The story of sickle-cell disease is, first and foremost, a study in how a good thing can come with bad consequences.
Once upon a time in what is now the Sahara desert, a child was born with heightened immunity to malaria – important because at the time, this part of Africa was wet and rainy and covered with forest.
It was a great habitat for mosquitoes, which carry malaria, a disease that these days kills one child every two minutes.
With a better chance against an illness that was a major killer, then as now, this child with the genetic mutation lived and had children, and those children spread out, all bolstered with extra defences against malaria and living for longer, and their descendants around the world still have those extra defences today, more than 250 generations later.
But here’s where the bad consequences come in.
If both your parents have that gene mutation, you can end up with sickle cell disease, which brings severe pain and other complications to its patients. These include shortness of breath, strokes and vision problems.
And people who inherit the gene from both parents do not have its protection against malaria.
In a study published on Thursday in the American Journal of Human Genetics, Daniel Shriner and Charles Rotimi from the Center for Research on Genomics and Global Health presented findings from analysing the genomes of nearly 3,000 people, 156 of whom had sickle cell. The researchers say they traced the mutation back for 7,300 years, and found it started with just one child.
Why does this matter? It helps with classification, Dr Rotimi says. He tells the BBC that it will give doctors “a better understanding of how to classify sickle patients in terms of disease severity”.
What is sickle cell disease?
- Sickle cell disease is a lifelong condition caused by a faulty gene that affects how red blood cells develop
- SCD mainly affects people of African, Caribbean, Middle Eastern, eastern Mediterranean and Asian origin. It is the fastest-growing genetic disease in the UK, but most cases are in sub-Saharan Africa
- According to the US Centers for Disease Control, sickle cell trait is common among people who live in areas where malaria is endemic
- People with sickle cell are often at an increased risk of contracting serious infections or they could become anaemic, which is when red blood cells cannot carry enough oxygen around the body. This can cause tiredness and shortness of breath
- Some patients have regular blood transfusions – usually every three to four weeks – as a form of treatment for the condition.
- A year ago, a French teenager’s sickle cell disease was reversed using gene therapy – a rare and expensive treatment.
It is “imperative to use this new classification for improving our clinical care”, Dr Rotimi says, in Africa and around the world.
But Frederick B. Piel of Imperial College London has told the New York Times that he wants to see bigger studies to see if they come to the same conclusions.
For decades scientists have wondered whether the mutation happened just once, or whether it happened at different times in different places.
Sickle cells were first found in the US in people of African origin, but they are also common in people from the eastern Mediterranean (particularly Greece), the Middle East and parts of Asia.
Up until now, he says, “we’ve been labelling these various types using ethnolinguistic groups which really does not provide any clinical insight – those are just where the patient was first noted,” Dr Rotimi says.

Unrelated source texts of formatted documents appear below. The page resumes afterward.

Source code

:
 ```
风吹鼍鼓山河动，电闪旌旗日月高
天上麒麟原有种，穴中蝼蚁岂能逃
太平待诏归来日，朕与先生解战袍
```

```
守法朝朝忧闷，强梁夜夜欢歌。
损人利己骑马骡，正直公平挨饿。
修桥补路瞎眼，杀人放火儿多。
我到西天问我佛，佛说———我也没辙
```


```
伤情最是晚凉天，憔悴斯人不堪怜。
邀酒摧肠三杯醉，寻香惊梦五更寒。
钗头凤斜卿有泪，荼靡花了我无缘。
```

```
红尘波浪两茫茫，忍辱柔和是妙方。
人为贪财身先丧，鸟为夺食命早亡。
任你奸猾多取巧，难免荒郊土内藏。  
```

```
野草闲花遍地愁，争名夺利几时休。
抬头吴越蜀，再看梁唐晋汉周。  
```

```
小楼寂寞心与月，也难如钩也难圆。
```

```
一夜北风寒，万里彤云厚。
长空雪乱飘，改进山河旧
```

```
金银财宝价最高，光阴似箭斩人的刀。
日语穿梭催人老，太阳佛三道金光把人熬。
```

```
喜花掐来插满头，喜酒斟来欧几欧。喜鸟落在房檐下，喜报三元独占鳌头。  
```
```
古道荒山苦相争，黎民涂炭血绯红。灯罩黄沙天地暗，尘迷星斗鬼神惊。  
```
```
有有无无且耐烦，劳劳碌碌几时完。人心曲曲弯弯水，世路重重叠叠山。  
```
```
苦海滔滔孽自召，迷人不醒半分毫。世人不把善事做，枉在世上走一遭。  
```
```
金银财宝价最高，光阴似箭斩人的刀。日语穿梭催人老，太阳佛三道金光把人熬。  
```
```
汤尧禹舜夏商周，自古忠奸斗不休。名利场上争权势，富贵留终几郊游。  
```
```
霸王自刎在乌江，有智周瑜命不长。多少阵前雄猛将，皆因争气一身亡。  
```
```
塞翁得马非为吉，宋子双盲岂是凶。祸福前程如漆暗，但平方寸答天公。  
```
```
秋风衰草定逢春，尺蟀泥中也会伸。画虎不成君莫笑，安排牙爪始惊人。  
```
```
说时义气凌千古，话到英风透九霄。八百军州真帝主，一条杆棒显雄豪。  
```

Perhaps, researchers thought, there wasn’t just one “once upon a time”. Instead several children developed the advantage against malaria separately. So it happened once upon a time in Senegal, and once upon a time in Cameroon, and in Benin, and in the Central African Republic.
But Dr Shriner and Dr Rotimi found that the people they traced had very similar genetic mutations, with those in Kenya, Uganda, South Africa and the Central African Republic being so similar that they would fit a pattern of having been distributed by migrations of the Bantu people.
The Bantu, from West Africa, moved eastward and southward about 2,500 years ago.
So is Dr Rotimi certain of what his study has found?
At that question, he laughs out loud: “As a scientist it’s always a bad idea to say something is final. I never really take the position that this is the final answer.”
But, he says: “The information that we have now seems to make it quite clear that the multiple origin is not supported.”
And from a scientist, perhaps that is as close to “once upon a time” as we are going to get.
Bigger studies may or may not come up with the same results, but for now, the image endures of one lucky child with a very mixed global legacy.